### Required work
Exactly and only the lines below from the one containing "optical axis (ft)." down to the one containing "260 146 23.00" are wanted, both included; please exclude every picture.

### Source data
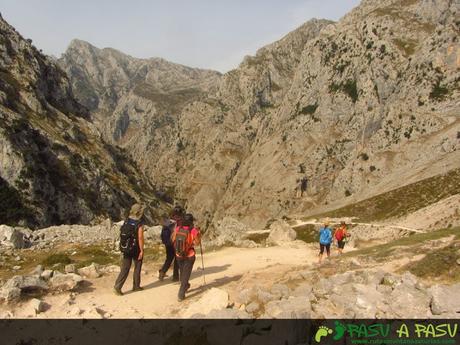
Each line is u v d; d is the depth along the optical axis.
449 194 122.00
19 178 95.81
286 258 19.94
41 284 12.32
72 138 136.62
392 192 143.00
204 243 26.42
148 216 125.50
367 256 15.98
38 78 146.38
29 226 90.44
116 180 138.12
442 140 176.88
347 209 142.88
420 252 15.04
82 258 22.72
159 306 11.93
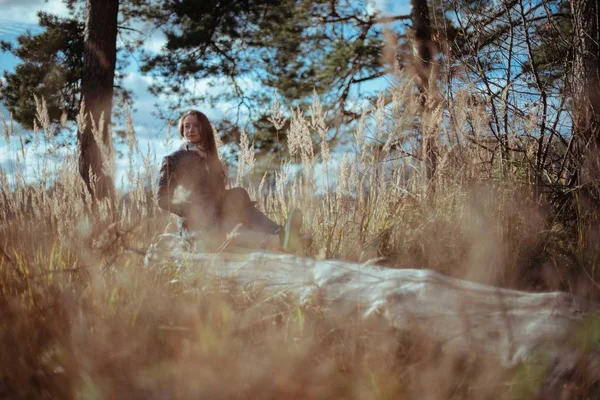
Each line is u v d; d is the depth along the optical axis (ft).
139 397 7.05
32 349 7.92
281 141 49.52
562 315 8.48
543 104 16.05
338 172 15.39
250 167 17.54
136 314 8.71
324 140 15.89
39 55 53.21
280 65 53.72
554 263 11.93
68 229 13.24
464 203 14.08
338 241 13.97
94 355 7.72
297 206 16.80
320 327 8.73
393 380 7.30
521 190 14.90
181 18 54.19
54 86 52.24
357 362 7.81
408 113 15.40
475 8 16.81
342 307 9.21
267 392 7.22
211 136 15.42
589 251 12.80
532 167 15.52
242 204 14.75
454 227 13.60
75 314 8.57
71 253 11.81
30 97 51.85
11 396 7.29
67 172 15.43
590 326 8.05
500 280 11.63
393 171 17.54
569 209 15.19
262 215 14.94
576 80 15.60
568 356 7.79
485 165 15.87
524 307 8.79
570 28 18.25
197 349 7.59
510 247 12.75
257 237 13.89
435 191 15.78
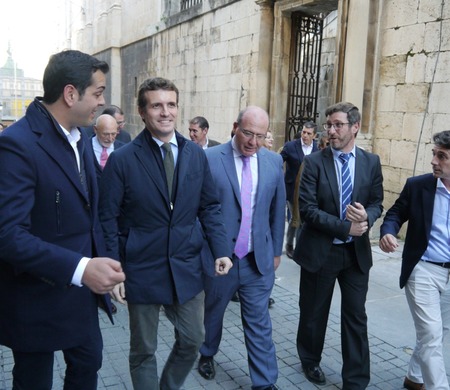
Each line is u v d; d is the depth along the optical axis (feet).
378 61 22.71
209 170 8.53
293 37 29.19
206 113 38.81
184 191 7.85
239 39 33.06
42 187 5.68
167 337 12.09
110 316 6.97
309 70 31.01
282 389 9.82
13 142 5.43
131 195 7.65
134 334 8.05
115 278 5.37
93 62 5.88
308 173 9.50
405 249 9.29
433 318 8.73
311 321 9.95
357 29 22.04
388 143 22.53
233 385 9.94
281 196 10.02
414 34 20.93
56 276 5.32
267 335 9.47
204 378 10.16
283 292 15.66
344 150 9.38
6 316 5.93
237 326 12.92
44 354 6.28
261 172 9.58
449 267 8.84
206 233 8.57
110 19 65.92
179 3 44.68
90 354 6.66
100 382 9.91
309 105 30.19
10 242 5.12
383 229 9.52
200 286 8.17
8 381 9.87
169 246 7.76
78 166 6.27
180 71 43.98
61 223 5.91
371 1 22.16
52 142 5.80
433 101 20.29
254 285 9.57
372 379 10.30
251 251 9.53
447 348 11.66
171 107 7.63
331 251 9.41
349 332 9.37
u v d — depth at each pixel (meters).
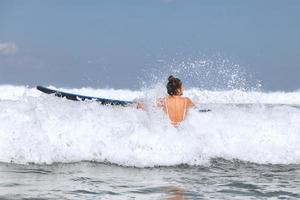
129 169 20.05
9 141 20.91
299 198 15.91
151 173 19.41
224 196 15.98
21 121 21.61
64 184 17.16
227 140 23.02
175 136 21.78
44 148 21.00
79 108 23.48
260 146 23.00
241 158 22.34
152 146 21.28
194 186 17.36
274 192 16.69
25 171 19.11
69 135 21.50
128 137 21.42
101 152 21.28
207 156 21.97
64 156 21.06
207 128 23.47
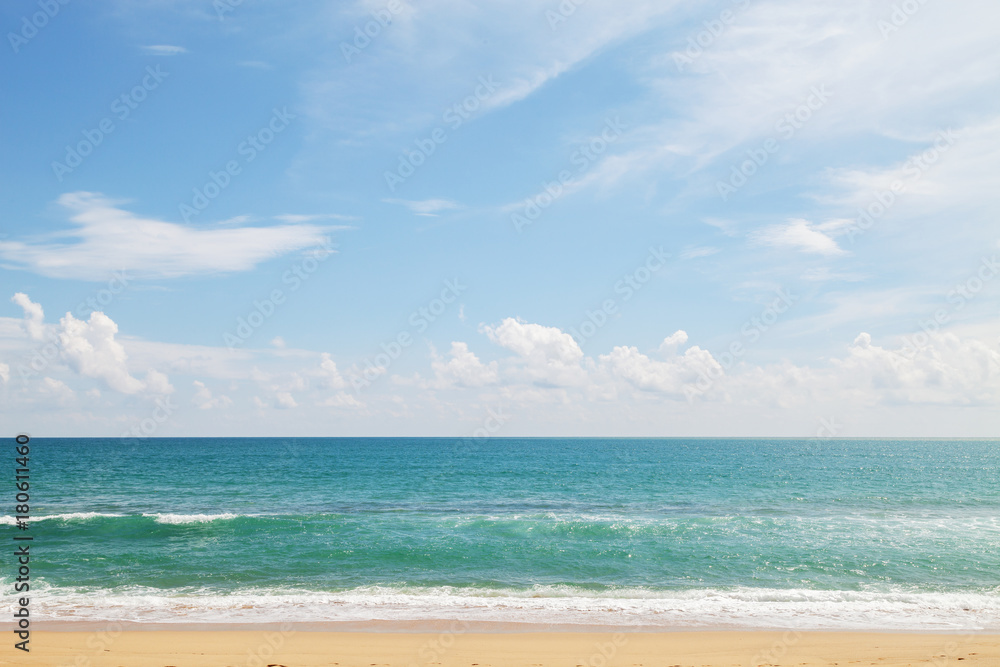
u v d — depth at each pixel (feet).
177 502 104.78
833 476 170.19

### Written reply
Each line is u v d; d is the depth along the optical axis (ft).
139 397 7.05
32 349 7.92
281 141 49.52
562 315 8.48
543 104 16.05
338 172 15.39
250 167 17.54
136 314 8.71
324 140 15.89
39 55 53.21
280 65 53.72
554 263 11.93
68 229 13.24
464 203 14.08
338 241 13.97
94 355 7.72
297 206 16.80
320 327 8.73
393 380 7.30
521 190 14.90
181 18 54.19
54 86 52.24
357 362 7.81
408 113 15.40
475 8 16.81
342 307 9.21
267 392 7.22
211 136 15.42
589 251 12.80
532 167 15.52
242 204 14.75
454 227 13.60
75 314 8.57
71 253 11.81
30 97 51.85
11 396 7.29
67 172 15.43
590 326 8.05
500 280 11.63
393 171 17.54
569 209 15.19
262 215 14.94
576 80 15.60
568 356 7.79
485 165 15.87
524 307 8.79
570 28 18.25
197 349 7.59
510 247 12.75
257 237 13.89
435 191 15.78
Each line is u v d; d is the depth along the optical axis (feet).
378 61 22.71
209 170 8.53
293 37 29.19
206 113 38.81
184 191 7.85
239 39 33.06
42 187 5.68
167 337 12.09
110 316 6.97
309 70 31.01
282 389 9.82
13 142 5.43
131 195 7.65
134 334 8.05
115 278 5.37
93 62 5.88
308 173 9.50
405 249 9.29
433 318 8.73
311 321 9.95
357 29 22.04
388 143 22.53
233 385 9.94
281 196 10.02
414 34 20.93
56 276 5.32
267 335 9.47
204 378 10.16
283 292 15.66
344 150 9.38
6 316 5.93
237 326 12.92
44 354 6.28
261 172 9.58
449 267 8.84
206 233 8.57
110 19 65.92
179 3 44.68
90 354 6.66
100 382 9.91
309 105 30.19
10 242 5.12
383 229 9.52
200 286 8.17
8 381 9.87
169 246 7.76
78 166 6.27
180 71 43.98
61 223 5.91
371 1 22.16
52 142 5.80
433 101 20.29
254 285 9.57
372 379 10.30
251 251 9.53
447 348 11.66
171 107 7.63
331 251 9.41
349 332 9.37
u v d — depth at each pixel (meters).
129 169 20.05
9 141 20.91
299 198 15.91
151 173 19.41
224 196 15.98
21 121 21.61
64 184 17.16
227 140 23.02
175 136 21.78
44 148 21.00
79 108 23.48
260 146 23.00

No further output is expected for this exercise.